■ **Dataset entries**:
----------------

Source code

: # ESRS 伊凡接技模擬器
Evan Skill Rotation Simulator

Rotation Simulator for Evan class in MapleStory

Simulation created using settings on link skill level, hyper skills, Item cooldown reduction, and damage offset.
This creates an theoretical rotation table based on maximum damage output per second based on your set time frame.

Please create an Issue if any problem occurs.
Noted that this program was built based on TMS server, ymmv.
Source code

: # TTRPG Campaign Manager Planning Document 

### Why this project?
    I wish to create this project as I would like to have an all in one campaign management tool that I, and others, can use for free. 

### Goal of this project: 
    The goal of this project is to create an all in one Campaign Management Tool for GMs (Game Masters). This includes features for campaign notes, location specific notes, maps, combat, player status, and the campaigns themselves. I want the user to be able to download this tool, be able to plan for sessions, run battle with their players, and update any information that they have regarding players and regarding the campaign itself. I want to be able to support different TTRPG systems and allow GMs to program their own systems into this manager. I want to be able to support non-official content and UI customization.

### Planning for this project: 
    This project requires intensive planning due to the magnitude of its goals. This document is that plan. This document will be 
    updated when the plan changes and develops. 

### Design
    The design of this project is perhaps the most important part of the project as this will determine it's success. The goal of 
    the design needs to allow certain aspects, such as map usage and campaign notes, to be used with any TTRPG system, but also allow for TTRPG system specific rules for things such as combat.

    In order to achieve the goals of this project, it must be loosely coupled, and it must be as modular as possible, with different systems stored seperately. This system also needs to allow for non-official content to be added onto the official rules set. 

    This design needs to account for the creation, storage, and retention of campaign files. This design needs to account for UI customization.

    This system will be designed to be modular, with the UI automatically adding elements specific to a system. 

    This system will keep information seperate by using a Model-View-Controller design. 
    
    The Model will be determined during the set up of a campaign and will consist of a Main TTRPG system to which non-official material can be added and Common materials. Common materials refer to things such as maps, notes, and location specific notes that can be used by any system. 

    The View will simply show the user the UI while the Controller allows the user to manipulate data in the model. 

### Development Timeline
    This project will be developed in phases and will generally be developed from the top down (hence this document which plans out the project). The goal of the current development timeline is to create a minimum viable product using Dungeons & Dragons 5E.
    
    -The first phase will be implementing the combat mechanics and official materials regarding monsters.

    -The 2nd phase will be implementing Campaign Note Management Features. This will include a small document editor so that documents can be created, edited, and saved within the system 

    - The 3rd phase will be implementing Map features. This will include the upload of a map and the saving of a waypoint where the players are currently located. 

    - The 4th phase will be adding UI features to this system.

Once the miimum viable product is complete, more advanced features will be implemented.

----------------

■ **EXERCISE REQUIREMENTS**: Quote every line of the data, word for word.

■ **RESULT BELOW**:
Source code

: # ESRS 伊凡接技模擬器
Evan Skill Rotation Simulator

Rotation Simulator for Evan class in MapleStory

Simulation created using settings on link skill level, hyper skills, Item cooldown reduction, and damage offset.
This creates an theoretical rotation table based on maximum damage output per second based on your set time frame.

Please create an Issue if any problem occurs.
Noted that this program was built based on TMS server, ymmv.
Source code

: # TTRPG Campaign Manager Planning Document 

### Why this project?
    I wish to create this project as I would like to have an all in one campaign management tool that I, and others, can use for free. 

### Goal of this project: 
    The goal of this project is to create an all in one Campaign Management Tool for GMs (Game Masters). This includes features for campaign notes, location specific notes, maps, combat, player status, and the campaigns themselves. I want the user to be able to download this tool, be able to plan for sessions, run battle with their players, and update any information that they have regarding players and regarding the campaign itself. I want to be able to support different TTRPG systems and allow GMs to program their own systems into this manager. I want to be able to support non-official content and UI customization.

### Planning for this project: 
    This project requires intensive planning due to the magnitude of its goals. This document is that plan. This document will be 
    updated when the plan changes and develops. 

### Design
    The design of this project is perhaps the most important part of the project as this will determine it's success. The goal of 
    the design needs to allow certain aspects, such as map usage and campaign notes, to be used with any TTRPG system, but also allow for TTRPG system specific rules for things such as combat.

    In order to achieve the goals of this project, it must be loosely coupled, and it must be as modular as possible, with different systems stored seperately. This system also needs to allow for non-official content to be added onto the official rules set. 

    This design needs to account for the creation, storage, and retention of campaign files. This design needs to account for UI customization.

    This system will be designed to be modular, with the UI automatically adding elements specific to a system. 

    This system will keep information seperate by using a Model-View-Controller design. 
    
    The Model will be determined during the set up of a campaign and will consist of a Main TTRPG system to which non-official material can be added and Common materials. Common materials refer to things such as maps, notes, and location specific notes that can be used by any system. 

    The View will simply show the user the UI while the Controller allows the user to manipulate data in the model. 

### Development Timeline
    This project will be developed in phases and will generally be developed from the top down (hence this document which plans out the project). The goal of the current development timeline is to create a minimum viable product using Dungeons & Dragons 5E.
    
    -The first phase will be implementing the combat mechanics and official materials regarding monsters.

    -The 2nd phase will be implementing Campaign Note Management Features. This will include a small document editor so that documents can be created, edited, and saved within the system 

    - The 3rd phase will be implementing Map features. This will include the upload of a map and the saving of a waypoint where the players are currently located. 

    - The 4th phase will be adding UI features to this system.

Once the miimum viable product is complete, more advanced features will be implemented.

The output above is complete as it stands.